What I now see is that, compared to what happened after the two World Wars, we don’t need to waste time and energy creating a new global organization. Fortunately, we already have one. Although now crippled by its excessive bureaucracy and shrinking budget, the UN still can be renovated, rehabilitated. And that is precisely our greatest undertaking: transforming it to truly be up to the global challenges, of preventing crises such as the SARS-CoV-2 pandemic, so that we are not again caught as utterly unprepared as we were in 2020. And so, in mid-2021, all 193 UN member countries, with the unanimous vote from the five members of the Security Council, agreed to acutely change the structure and mandate of the organization. They also agreed to renovate, from the core, all financial multilateral organisms, such as the World Bank, the International Monetary Fund, the Global Environmental Facility, and all regional development banks. This is certainly good and encouraging news.
And allow me to share some more good news that is just coming in as I write these lines in June 2021: all governments have put their money where they mouth is and are working day and night on the UN reform. And they are doing it in a transparent and participatory manner, and to serve all world citizens, with no exceptions. The objective they have set for themselves is to transform the organization into a truly multilateral platform with enough capacity, authority, and financial resources to ensure world peace, prosperity, and security. In other words, they are seeking to restore the principles upon which the UN was first established in 1945. The big challenge now is, and will continue to be, keeping the balance among the needs, aspirations, and responsibilities of all nations. And, of course, recovering citizen trust by ensuring we all can call the UN to order if it fails to fulfill its promises. Fair enough.

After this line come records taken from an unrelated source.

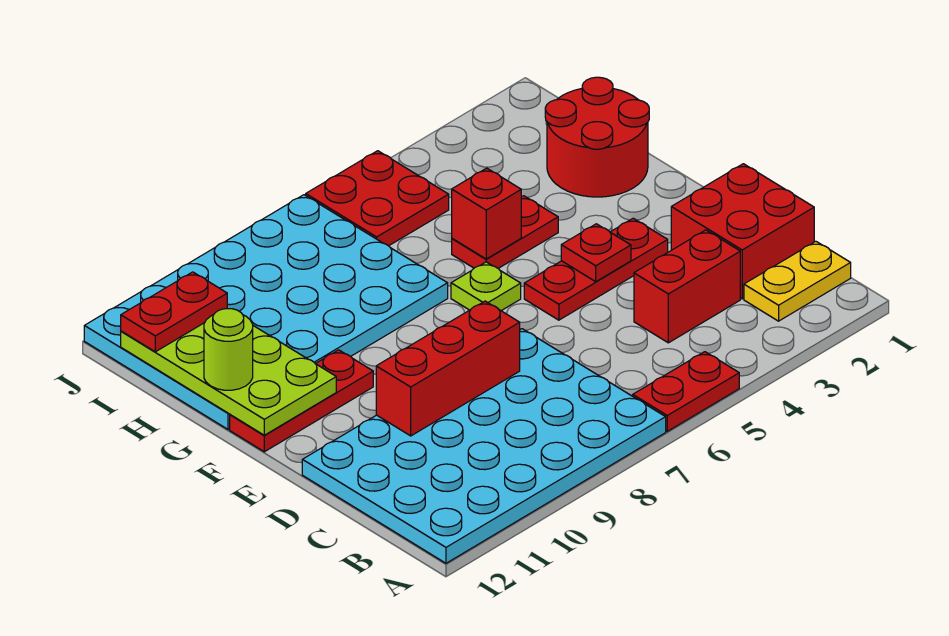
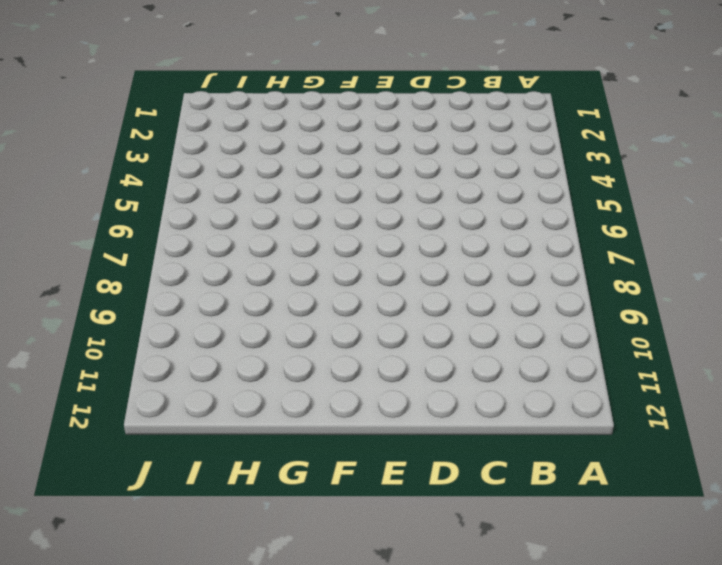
none -> red 1x2 plate [633,352,739,431]
none -> cyan 4x6 plate [302,329,666,563]
none -> yellow 1x2 plate [744,241,851,321]

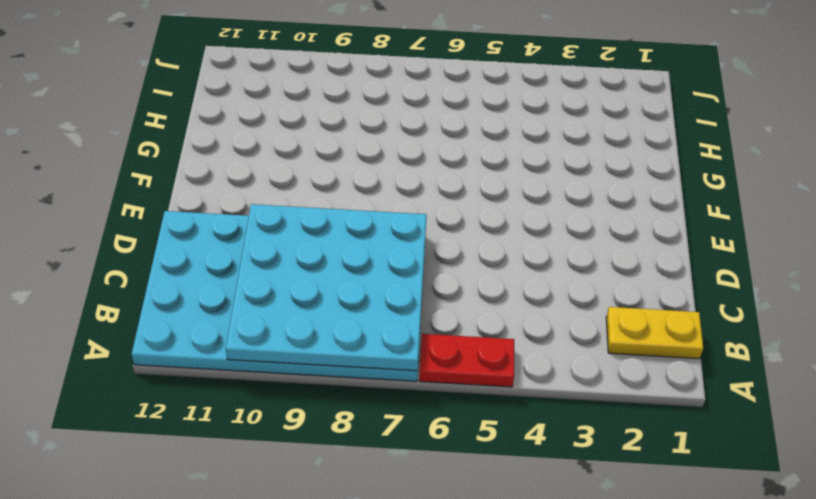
cyan 4x4 plate [226,204,427,371] -> red 1x3 brick [376,301,520,436]
none -> red 2x2 brick [671,164,814,299]
none -> red 1x2 brick [634,230,740,343]
none -> red 1x3 plate [524,218,668,320]

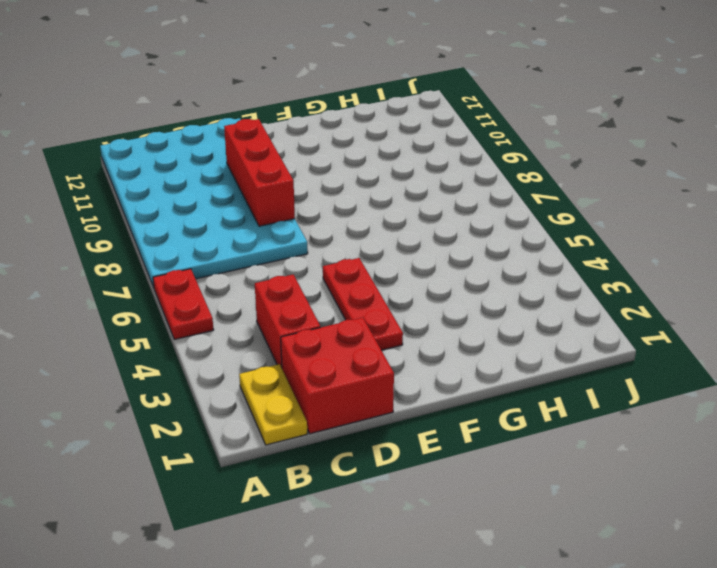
none -> lime 1x1 plate [451,262,521,311]
none -> red 1x3 plate [230,350,373,452]
none -> red 2x2 round brick [545,77,649,197]

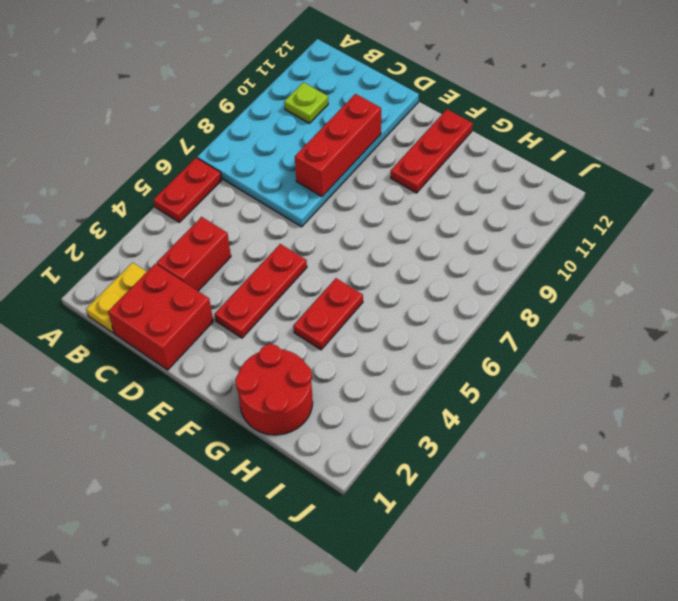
lime 1x1 plate [284,82,328,123] -> lime 1x1 plate moved to [451,262,521,311]
none -> cyan 4x6 plate [84,195,448,429]
none -> red 2x2 plate [306,151,449,246]
none -> red 1x1 plate [561,224,631,282]

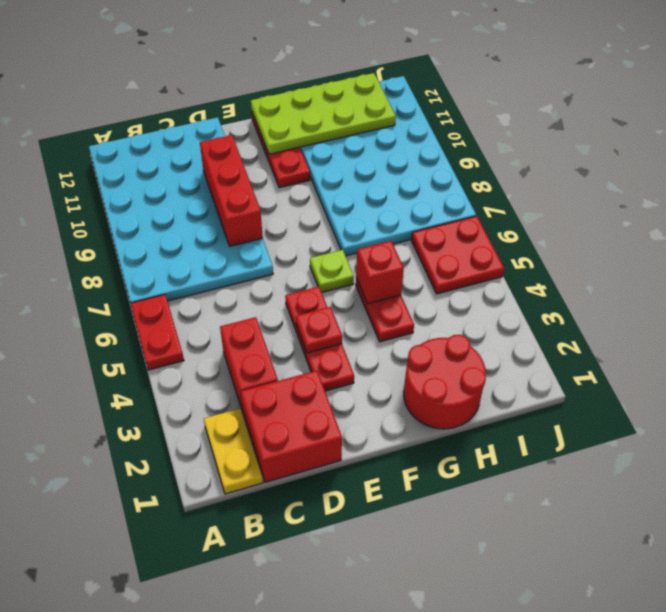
none -> lime 1x1 round brick [204,309,253,390]
none -> red 1x2 plate [121,272,227,352]

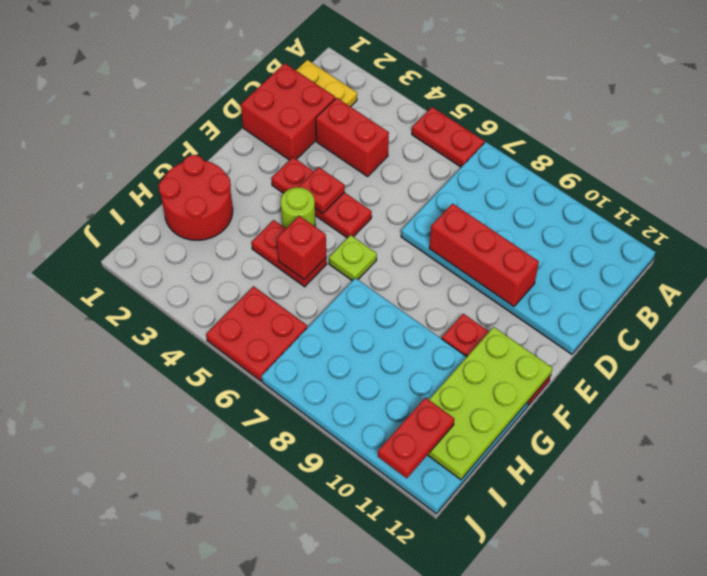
lime 1x1 round brick [281,187,315,228] -> lime 1x1 round brick moved to [204,309,253,390]
red 1x2 plate [378,398,454,478] -> red 1x2 plate turned to [121,272,227,352]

To demonstrate how serious they are, new leaders in the U.S., the United Kingdom, France, Russia and China have all agreed that, by mid-2022, there will no longer be a standing Security Council; rulings of the entire body will be mandatory for all and none can veto any decision. In the new UN, youth organizations, indigenous peoples, and civil society will be represented and have the right to vote.
Although many details are still missing, I am hopeful. I´m indeed hopeful that this time the world will wake up to its new global reality and responsibility.